I've been reading up on highway development and attending community liaison meetings as part of the Town's Settlement and Servicing Master Plan (SSMP) process. Naturally, people have different ideas about how to resist the undesirable aspects of development.

One strategy is to oppose virtually all change. It will be too expensive, too disruptive for some residents and local businesses, too much of a threat to our white, middle-class culture. Are we willing to pay the price of doing nothing: polluted water, traffic congestion, an exodus of seniors, lack of local jobs and valuable land sitting idle? Do we accept, with resentment, only what is forced upon us?

Change will come – just look at the last 50 years. Wouldn't it be better to choose the changes we want, resist the negative trends we see in other towns, and create something special? It may seem idealistic, but if we come up with a vision that reflects the common values of the community, good things are more likely to actually happen.

That is what the Town is trying to do with the SSMP. After a series of consultations, our well-paid consulting firm is now going to write a proposed vision statement. They will be studying an environmental report from Credit Valley Conservation, and coming up with a Problem/Opportunity Statement that will be discussed at a public meeting in March. To find out more, and to add your views to the mix, go to and click the "Defining Erin" link.

Gone are the days of an unquestioned need for development. In 1864, 200 Erin residents packed the Sportsman's Hotel to demand that the county gravel the road to Guelph – better to pay tolls than be stuck in the mud. Back in the 1870s, did anyone question the value of running a railroad through Erin? Did anyone regret the transformation of our economy, or resent the flood of weekend tourists coming to Stanley Park?

Erin is a desirable destination, but not as a place for huge numbers to live. I do not think a 400-series highway east of Guelph will be justified in the next 30 years, but no matter what is done, traffic will always expand to fill the available capacity. We may need County Road 124 widened to four lanes, plus a four-lane route south on Winston Churchill, east on Olde Baseline and south on Mississauga Road. This would move traffic down to Mayfield Road without a fresh cut through the escarpment, linking it to the proposed "Halton Peel Freeway" that would go to Highways 401 and 407.
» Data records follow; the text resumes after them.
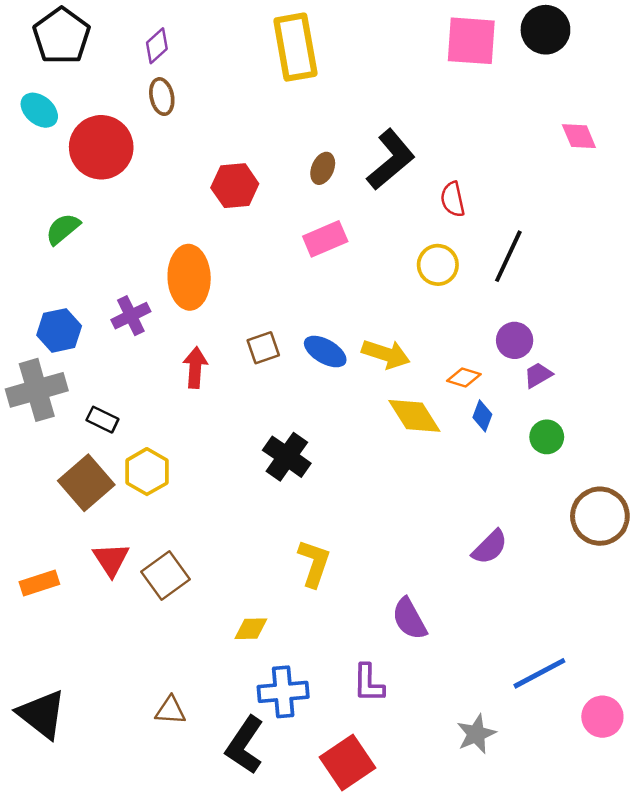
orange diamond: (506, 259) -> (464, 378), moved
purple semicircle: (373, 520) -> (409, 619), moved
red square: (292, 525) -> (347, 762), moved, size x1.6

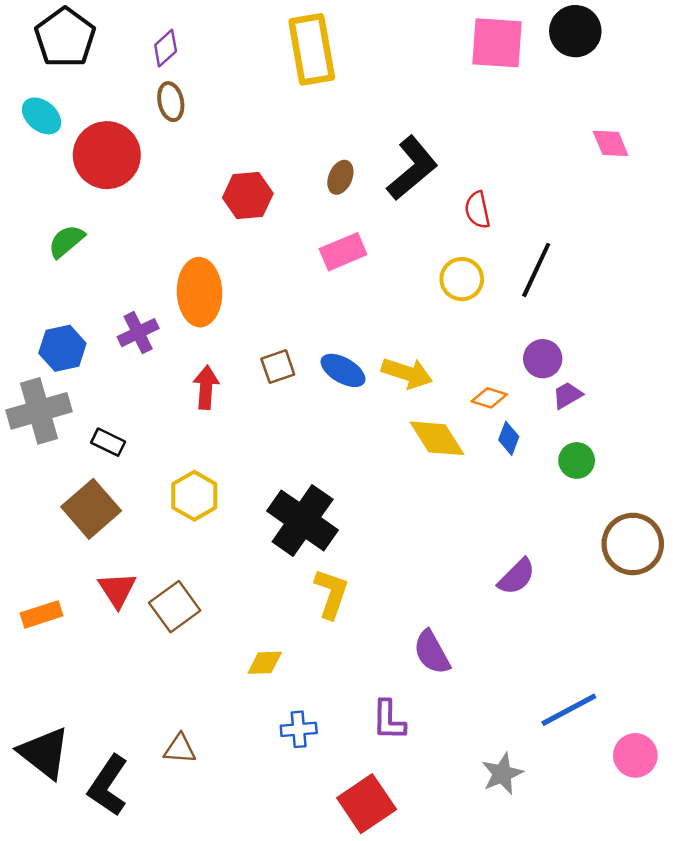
black cross: (287, 457) -> (303, 521), moved, size x1.4
yellow hexagon: (147, 472) -> (194, 496), moved
blue cross: (283, 692) -> (299, 729), size x0.7
black L-shape: (245, 745) -> (108, 785), moved

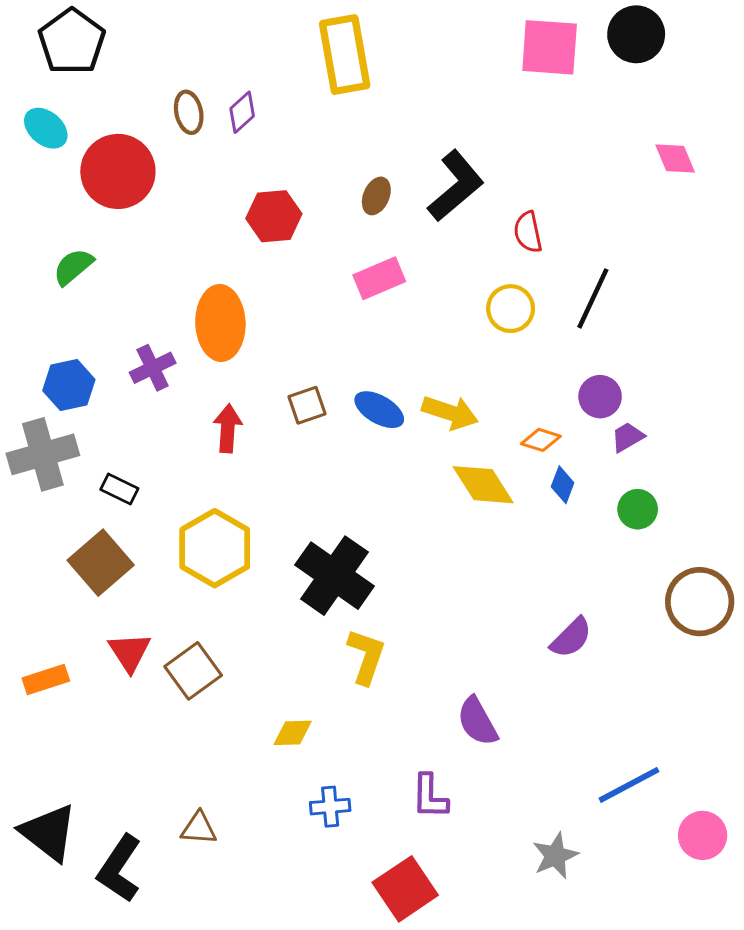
purple diamond: (166, 48) -> (242, 112), moved
yellow hexagon: (194, 496) -> (215, 548), size x1.4

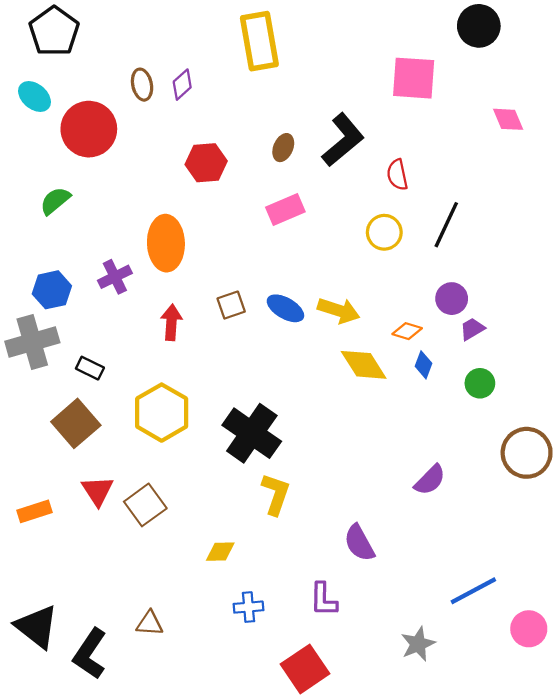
pink square: (550, 47) -> (414, 78), moved

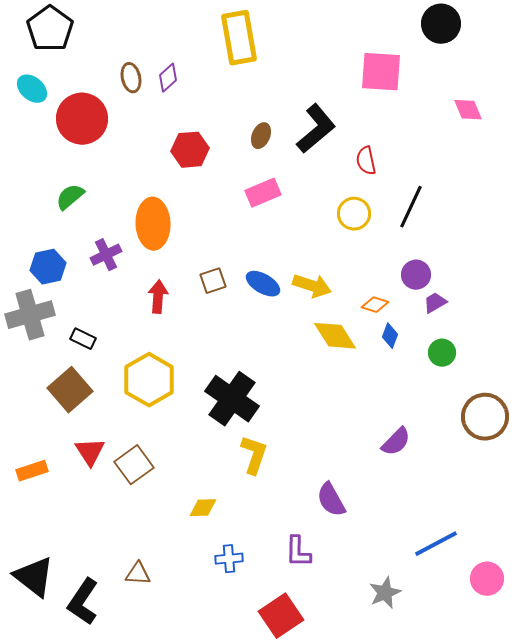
green semicircle: (55, 201) -> (70, 197), moved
Now that Erin is a well-known destination, a bypass for through traffic will be beneficial, helping our tourist trade and industrial growth, while protecting key areas from excessive traffic.

In this century, if we are both smart and fortunate, Erin will become an oasis in the Southern Ontario landscape. Within the protected Greenbelt there will be no "urban sprawl", and our tightly limited urban areas will have the opportunity to become even better living spaces.

We need a small number of new homes (including the affordable variety), better shopping, better social services, better recreation facilities and more light industry to provide jobs and tax revenue. It is not too much to hope for, and certainly worthy of a concerted community effort.